-- Document extract --
* * * * * * *
Gordon maps out an adventure….one way or the other.
Gordon Lau got the highest praises from all for his planning and implementation of last Saturday’s training run. It was an adventure through new and uncharted (for most of the HURT crowd) areas around Ka’ahele and Waimano.
It would be hard to elaborate the full extent of the run as right from the start the large group numbering perhaps 15 divided up into the very fast, the fast and the ‘not so fast’.
We had a lot of newcommers to Saturday training and some returns. It was great to see so many people out there!
As those of you know the early stage of Ka’ahele is up the dirt access road, and never particularly enjoyable, but Gordon found a trail off to the left and not far up the road we were moving through overhanging iron wood on a nicely twisting track. When we broke out of the trail we found ourselves far up the road with the unpleasant deeply rutted areas of high embankments far behind us.
It was at this point that the fast crowd blew on ahead. With Pete, Greg, Steve, Gil, Carl and Colin and a number of others burning up the trail. Farther back Cheryl and PJ led a crowd composed of more welcome new comers, with Rex and I, who were both nursing sciatica problems, bringing up the rear.
* * * * * * *
-- Supplied data --
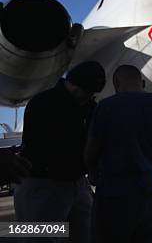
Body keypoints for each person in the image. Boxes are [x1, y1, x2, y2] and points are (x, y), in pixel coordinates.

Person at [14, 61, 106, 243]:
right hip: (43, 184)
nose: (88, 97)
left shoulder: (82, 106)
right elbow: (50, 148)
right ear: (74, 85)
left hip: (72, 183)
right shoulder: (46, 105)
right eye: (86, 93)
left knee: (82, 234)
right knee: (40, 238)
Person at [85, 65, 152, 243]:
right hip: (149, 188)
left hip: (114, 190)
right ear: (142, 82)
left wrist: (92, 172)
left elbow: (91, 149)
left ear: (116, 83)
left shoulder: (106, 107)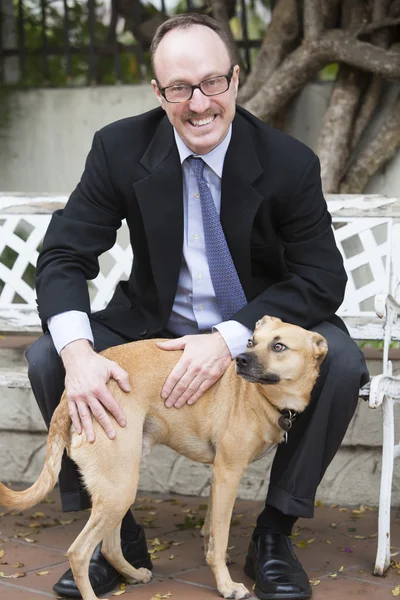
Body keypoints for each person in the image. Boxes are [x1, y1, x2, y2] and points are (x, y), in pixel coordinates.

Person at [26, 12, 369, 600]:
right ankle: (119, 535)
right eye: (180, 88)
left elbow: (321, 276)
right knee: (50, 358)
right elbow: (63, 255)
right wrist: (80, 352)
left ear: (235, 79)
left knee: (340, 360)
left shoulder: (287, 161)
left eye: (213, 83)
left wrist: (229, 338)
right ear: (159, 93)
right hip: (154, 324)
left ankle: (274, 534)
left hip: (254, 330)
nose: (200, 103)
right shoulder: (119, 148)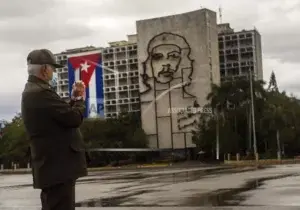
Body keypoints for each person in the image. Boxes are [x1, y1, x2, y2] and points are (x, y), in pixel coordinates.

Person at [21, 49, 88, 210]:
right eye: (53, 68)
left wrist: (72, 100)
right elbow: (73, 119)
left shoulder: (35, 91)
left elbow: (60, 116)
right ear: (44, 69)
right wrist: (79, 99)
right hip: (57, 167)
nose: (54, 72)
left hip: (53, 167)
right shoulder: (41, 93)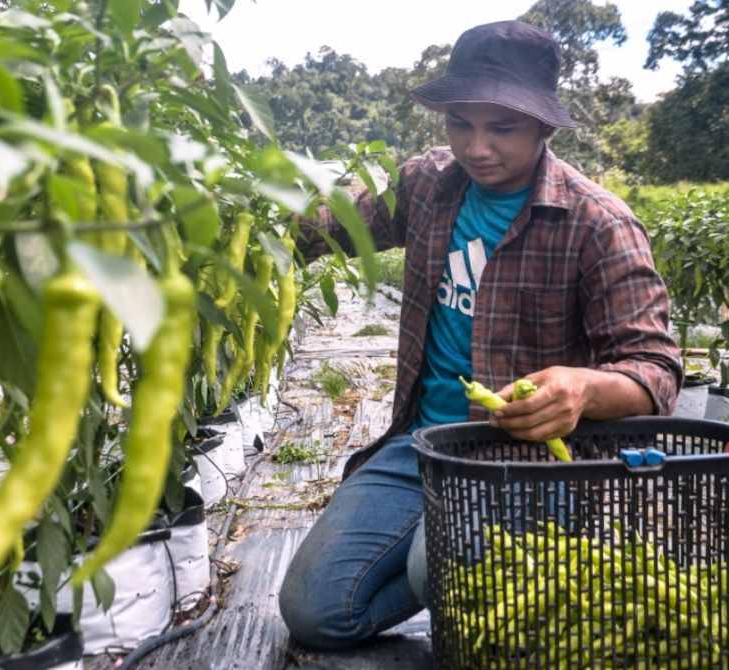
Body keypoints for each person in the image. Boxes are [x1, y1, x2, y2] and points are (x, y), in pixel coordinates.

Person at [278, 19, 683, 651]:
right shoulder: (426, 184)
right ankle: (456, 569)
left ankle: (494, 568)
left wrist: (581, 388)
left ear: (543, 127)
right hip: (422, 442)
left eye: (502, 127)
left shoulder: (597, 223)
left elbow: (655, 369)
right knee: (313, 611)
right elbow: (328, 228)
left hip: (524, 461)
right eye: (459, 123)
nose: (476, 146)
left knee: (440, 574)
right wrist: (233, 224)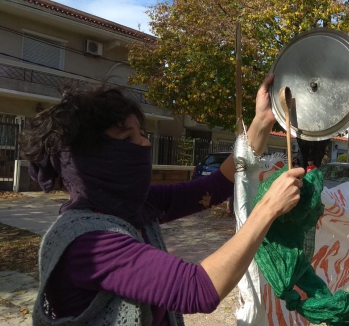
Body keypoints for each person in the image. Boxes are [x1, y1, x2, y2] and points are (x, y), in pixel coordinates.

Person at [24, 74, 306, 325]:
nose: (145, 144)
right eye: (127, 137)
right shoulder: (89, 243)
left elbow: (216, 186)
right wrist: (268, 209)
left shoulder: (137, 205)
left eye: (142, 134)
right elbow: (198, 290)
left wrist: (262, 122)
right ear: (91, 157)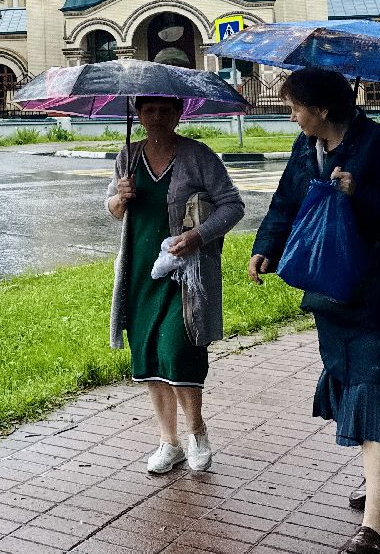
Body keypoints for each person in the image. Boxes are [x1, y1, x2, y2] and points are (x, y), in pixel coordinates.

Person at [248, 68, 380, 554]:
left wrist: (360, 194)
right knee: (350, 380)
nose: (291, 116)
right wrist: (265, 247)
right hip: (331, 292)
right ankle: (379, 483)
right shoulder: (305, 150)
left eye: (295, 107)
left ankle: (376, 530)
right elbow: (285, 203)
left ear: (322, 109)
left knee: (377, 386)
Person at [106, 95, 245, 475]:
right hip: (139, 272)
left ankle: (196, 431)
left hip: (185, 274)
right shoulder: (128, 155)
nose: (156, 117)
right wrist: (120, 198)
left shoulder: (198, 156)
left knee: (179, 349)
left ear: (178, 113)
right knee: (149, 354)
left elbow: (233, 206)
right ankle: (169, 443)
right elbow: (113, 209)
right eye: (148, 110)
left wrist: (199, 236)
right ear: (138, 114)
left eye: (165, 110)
* * * * * * *
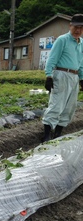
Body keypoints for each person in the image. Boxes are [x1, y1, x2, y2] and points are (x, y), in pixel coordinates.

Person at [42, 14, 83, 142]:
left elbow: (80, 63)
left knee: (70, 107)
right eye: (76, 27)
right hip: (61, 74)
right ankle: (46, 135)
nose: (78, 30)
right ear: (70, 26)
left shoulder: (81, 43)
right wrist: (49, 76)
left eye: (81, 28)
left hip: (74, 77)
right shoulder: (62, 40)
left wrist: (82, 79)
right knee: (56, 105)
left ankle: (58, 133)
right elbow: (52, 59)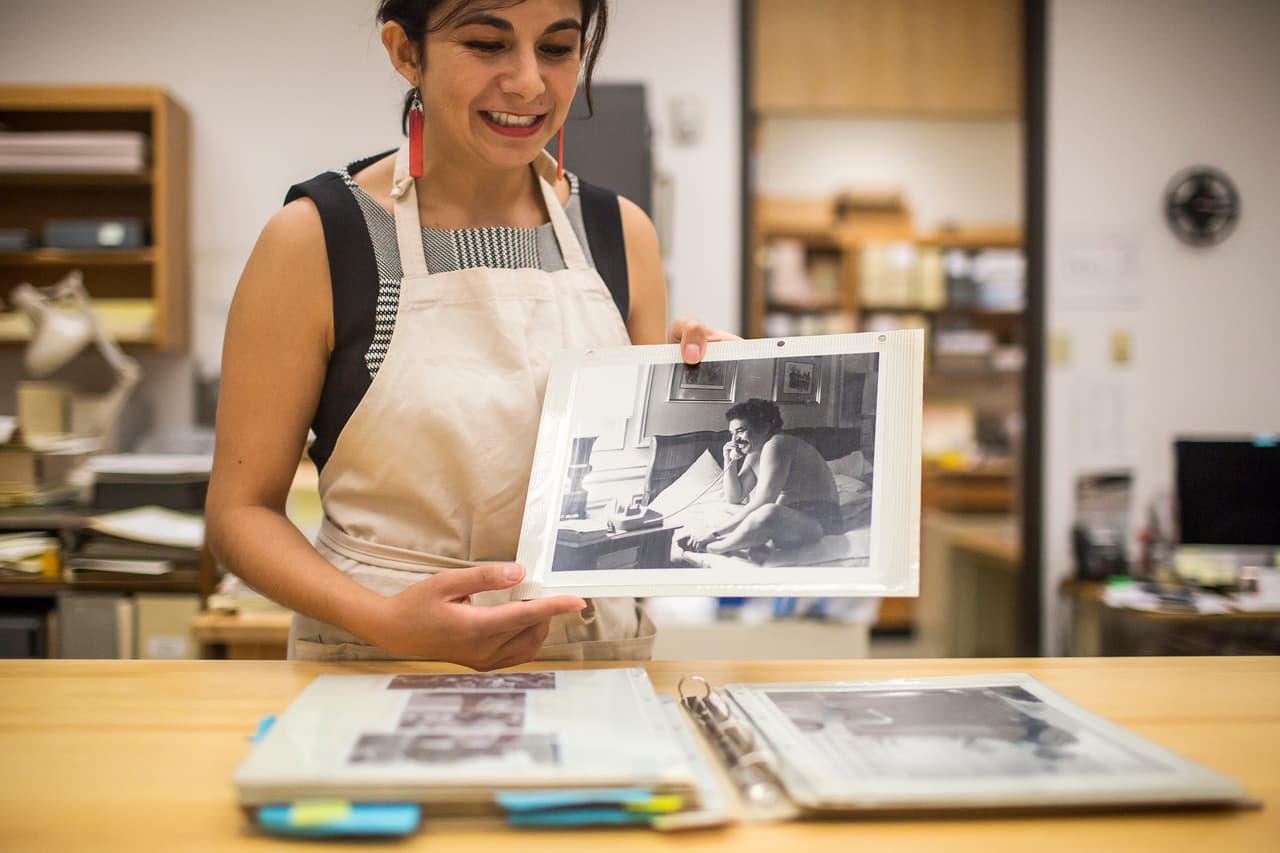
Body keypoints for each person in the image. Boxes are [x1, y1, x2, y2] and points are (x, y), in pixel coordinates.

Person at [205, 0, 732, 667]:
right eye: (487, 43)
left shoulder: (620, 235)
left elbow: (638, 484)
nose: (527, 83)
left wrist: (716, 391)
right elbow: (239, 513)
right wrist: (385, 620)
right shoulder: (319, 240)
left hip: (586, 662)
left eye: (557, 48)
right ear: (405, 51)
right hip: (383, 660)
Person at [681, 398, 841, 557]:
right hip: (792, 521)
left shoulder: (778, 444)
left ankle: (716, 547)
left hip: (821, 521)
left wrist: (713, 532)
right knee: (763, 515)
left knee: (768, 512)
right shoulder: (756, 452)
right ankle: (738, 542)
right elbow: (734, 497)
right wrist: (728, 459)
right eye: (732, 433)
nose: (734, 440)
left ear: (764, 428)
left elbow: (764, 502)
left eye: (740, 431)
* * * * * * *
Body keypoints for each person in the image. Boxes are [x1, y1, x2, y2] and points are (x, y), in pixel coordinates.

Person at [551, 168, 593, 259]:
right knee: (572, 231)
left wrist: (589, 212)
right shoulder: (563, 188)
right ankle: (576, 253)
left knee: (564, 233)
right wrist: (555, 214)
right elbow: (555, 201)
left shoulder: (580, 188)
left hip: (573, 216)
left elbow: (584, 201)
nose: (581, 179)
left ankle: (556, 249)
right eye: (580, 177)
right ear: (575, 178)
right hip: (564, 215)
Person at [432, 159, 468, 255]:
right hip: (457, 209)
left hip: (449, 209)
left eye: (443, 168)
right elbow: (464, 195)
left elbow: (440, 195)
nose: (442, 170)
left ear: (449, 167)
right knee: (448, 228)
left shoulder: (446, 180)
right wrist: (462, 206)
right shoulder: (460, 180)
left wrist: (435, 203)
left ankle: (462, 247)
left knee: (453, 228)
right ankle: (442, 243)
* * * * * * *
-- Task brief --
Copy out the trail run write-up above word for word, from its title line to its last sentence.

-- Task solution --
Gordon maps out an adventure….one way or the other.
Gordon Lau got the highest praises from all for his planning and implementation of last Saturday’s training run. It was an adventure through new and uncharted (for most of the HURT crowd) areas around Ka’ahele and Waimano.
It would be hard to elaborate the full extent of the run as right from the start the large group numbering perhaps 15 divided up into the very fast, the fast and the ‘not so fast’.
We had a lot of newcommers to Saturday training and some returns. It was great to see so many people out there!
As those of you know the early stage of Ka’ahele is up the dirt access road, and never particularly enjoyable, but Gordon found a trail off to the left and not far up the road we were moving through overhanging iron wood on a nicely twisting track. When we broke out of the trail we found ourselves far up the road with the unpleasant deeply rutted areas of high embankments far behind us.
It was at this point that the fast crowd blew on ahead. With Pete, Greg, Steve, Gil, Carl and Colin and a number of others burning up the trail. Farther back Cheryl and PJ led a crowd composed of more welcome new comers, with Rex and I, who were both nursing sciatica problems, bringing up the rear.